I was interested if the T4 is able to count 10ns pulses. According to the measurements shown here: https://forum.pjrc.com/threads/57185...l=1#post212248 a simple

Code:

digitalWriteFast(pin, HIGH);
digitalWriteFast(pin, LOW);

should generate a < 10ns pulse. I connected pin0 with pin1, generated 50000 randomly spaced pulses and had an interrupt on pin1 count the incoming pulses.

Code:

uint32_t count = 0;
void setup()
{
while (!Serial) {}
pinMode(0, OUTPUT);
attachInterrupt(1, [] { count++; }, RISING); // attach interrupt to pin1, increment counter in ISR (connect pin 0 and pin 1 with a cable)
for (int i = 0; i < 50'000; i++) // generate 50k pulses
{
digitalWriteFast(0, HIGH);
digitalWriteFast(0, LOW);
delayMicroseconds(random(1, 100));
}
Serial.println(count);
}
void loop()
{
}

It prints exactly 50'000. So, I assume that the T4 should be fast enough to count the pulses.

The biggest hurdle is probably signal conditioning.

Yes, 10ns pulses might be difficult. On the other hand, if you have access to the detector, why not simply give it a try :-). As mentioned above, I'd go for a 74LVCXX (or another fast) buffer to protect the Teensy and bring the signal to 3.3V but this is probably not necessary.

will it be possible to measure upto 100,000 Hz, with high precision?

The photons will arrive at the detector statistically.
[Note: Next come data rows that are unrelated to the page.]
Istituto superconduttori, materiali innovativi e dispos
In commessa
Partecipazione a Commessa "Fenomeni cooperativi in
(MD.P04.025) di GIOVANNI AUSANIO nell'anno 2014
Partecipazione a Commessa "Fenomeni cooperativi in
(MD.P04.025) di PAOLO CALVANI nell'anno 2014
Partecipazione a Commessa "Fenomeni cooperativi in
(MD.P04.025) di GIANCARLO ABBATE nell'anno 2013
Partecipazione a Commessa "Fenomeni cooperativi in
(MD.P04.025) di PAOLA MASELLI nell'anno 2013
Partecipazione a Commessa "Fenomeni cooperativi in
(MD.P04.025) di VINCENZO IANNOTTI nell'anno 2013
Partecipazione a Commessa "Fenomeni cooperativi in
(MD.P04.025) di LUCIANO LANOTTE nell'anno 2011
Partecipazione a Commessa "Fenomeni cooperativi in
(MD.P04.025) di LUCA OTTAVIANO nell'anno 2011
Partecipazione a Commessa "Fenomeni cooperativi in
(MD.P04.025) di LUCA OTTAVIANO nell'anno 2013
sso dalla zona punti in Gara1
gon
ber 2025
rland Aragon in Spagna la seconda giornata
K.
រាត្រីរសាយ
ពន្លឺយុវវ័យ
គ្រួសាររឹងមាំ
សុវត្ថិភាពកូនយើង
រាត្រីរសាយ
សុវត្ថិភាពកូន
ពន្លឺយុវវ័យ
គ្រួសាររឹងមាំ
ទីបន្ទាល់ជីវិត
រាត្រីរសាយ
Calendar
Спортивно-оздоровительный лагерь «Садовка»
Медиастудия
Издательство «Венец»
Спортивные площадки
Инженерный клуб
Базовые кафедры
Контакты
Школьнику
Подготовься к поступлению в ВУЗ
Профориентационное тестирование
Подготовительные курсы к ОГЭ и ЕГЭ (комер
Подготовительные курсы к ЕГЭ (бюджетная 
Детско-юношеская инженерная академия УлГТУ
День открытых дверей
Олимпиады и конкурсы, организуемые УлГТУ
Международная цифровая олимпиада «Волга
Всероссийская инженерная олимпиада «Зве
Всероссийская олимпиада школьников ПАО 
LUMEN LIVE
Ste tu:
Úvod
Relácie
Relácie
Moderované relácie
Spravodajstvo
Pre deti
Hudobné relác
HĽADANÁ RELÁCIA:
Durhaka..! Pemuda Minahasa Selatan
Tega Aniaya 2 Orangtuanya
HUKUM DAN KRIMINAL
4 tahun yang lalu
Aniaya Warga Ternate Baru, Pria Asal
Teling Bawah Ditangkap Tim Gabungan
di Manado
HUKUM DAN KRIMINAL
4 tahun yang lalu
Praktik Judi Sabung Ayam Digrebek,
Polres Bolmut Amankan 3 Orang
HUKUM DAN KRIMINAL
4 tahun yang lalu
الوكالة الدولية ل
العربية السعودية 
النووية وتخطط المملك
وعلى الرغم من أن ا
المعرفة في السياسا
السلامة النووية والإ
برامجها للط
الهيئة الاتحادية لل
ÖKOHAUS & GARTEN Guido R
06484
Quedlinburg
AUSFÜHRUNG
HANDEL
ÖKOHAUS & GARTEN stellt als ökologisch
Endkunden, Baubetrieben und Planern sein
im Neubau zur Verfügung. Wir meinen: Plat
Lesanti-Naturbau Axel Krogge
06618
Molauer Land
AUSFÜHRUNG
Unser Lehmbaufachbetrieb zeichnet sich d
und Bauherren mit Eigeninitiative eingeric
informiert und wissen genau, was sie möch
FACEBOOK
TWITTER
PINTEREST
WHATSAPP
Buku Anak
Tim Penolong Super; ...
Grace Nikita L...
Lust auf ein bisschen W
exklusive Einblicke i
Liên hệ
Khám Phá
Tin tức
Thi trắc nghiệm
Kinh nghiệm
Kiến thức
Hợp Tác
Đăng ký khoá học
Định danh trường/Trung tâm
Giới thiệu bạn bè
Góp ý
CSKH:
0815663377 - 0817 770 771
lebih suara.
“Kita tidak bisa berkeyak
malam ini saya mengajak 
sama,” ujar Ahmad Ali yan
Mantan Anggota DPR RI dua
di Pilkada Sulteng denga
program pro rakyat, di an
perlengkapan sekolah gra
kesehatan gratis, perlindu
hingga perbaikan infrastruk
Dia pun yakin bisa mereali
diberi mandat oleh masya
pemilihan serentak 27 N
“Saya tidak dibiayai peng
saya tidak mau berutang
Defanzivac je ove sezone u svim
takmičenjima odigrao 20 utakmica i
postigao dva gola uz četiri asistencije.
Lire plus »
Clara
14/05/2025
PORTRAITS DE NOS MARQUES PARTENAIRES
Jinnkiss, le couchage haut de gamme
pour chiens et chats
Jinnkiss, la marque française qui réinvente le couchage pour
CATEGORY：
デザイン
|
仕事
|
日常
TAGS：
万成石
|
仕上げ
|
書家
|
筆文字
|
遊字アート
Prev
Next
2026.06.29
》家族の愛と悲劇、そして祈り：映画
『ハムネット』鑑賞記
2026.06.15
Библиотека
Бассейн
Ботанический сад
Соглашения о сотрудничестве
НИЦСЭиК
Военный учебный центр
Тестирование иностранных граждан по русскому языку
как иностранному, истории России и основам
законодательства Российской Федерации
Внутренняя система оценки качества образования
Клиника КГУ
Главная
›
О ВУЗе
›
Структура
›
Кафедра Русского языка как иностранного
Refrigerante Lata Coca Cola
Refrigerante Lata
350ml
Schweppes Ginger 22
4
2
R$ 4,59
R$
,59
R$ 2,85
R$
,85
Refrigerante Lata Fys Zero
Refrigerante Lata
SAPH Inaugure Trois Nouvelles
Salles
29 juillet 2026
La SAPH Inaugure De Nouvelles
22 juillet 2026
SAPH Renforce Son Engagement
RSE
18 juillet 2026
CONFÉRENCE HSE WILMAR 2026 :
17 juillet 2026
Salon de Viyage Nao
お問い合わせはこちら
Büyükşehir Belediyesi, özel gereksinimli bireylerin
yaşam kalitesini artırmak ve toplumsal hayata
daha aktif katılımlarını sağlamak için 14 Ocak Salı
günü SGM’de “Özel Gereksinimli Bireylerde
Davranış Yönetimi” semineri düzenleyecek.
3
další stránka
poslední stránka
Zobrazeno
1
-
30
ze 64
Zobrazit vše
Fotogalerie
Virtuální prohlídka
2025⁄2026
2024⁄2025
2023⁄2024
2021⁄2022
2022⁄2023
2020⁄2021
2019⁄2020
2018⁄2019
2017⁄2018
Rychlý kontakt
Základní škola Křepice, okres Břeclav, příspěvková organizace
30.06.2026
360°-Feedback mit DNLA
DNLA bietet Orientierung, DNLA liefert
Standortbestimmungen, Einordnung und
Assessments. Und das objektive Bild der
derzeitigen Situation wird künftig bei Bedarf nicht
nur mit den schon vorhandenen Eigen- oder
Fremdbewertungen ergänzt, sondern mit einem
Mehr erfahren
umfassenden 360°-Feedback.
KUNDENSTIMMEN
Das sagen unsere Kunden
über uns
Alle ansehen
So, the maximal possible precision depends on the number of counted photons. If you count N pulses you'll get a standard deviation of sqrt(N) which gives a precision (cv) of sqrt(N)/N = 1/sqrt(N). Thus, for an ideal detector you'd expect a cv of 1/sqrt(100000) = 0.3%. For 100 pulses you'd get a cv of 10%. So, as usual, precision depends on measurement time.

Real detectors always have a dead time which will lead to non linear count rates (if pulses arrive during the dead time they can't be counted). You can estimate this by the following formula:

N=M/(1-M x td) (see https://www.hamamatsu.com/resources/...dbook_v3aE.pdf chapter 6)

where N is the real count rate, M is the measured count rate and td is the dead time. The data sheet states 50ns dead time for the sensor. Thus, if you see 100'000 cts/s you'll have a real count rate of N = 100'000/(1-100'000 x 50E-9) = 100'500. Which is 0.5% off. However, the teensy also introduces some dead time since it can not detect another interrupt while it handles the first. I __estimate__ that the total dead time will be more like 500ns you get 100000/(1-100'000 x 500E-9) which corresponds to about 5% error. Still very good. In case you want/need to use the formula to linearize your measurement you should make some test to find out the correct dead time.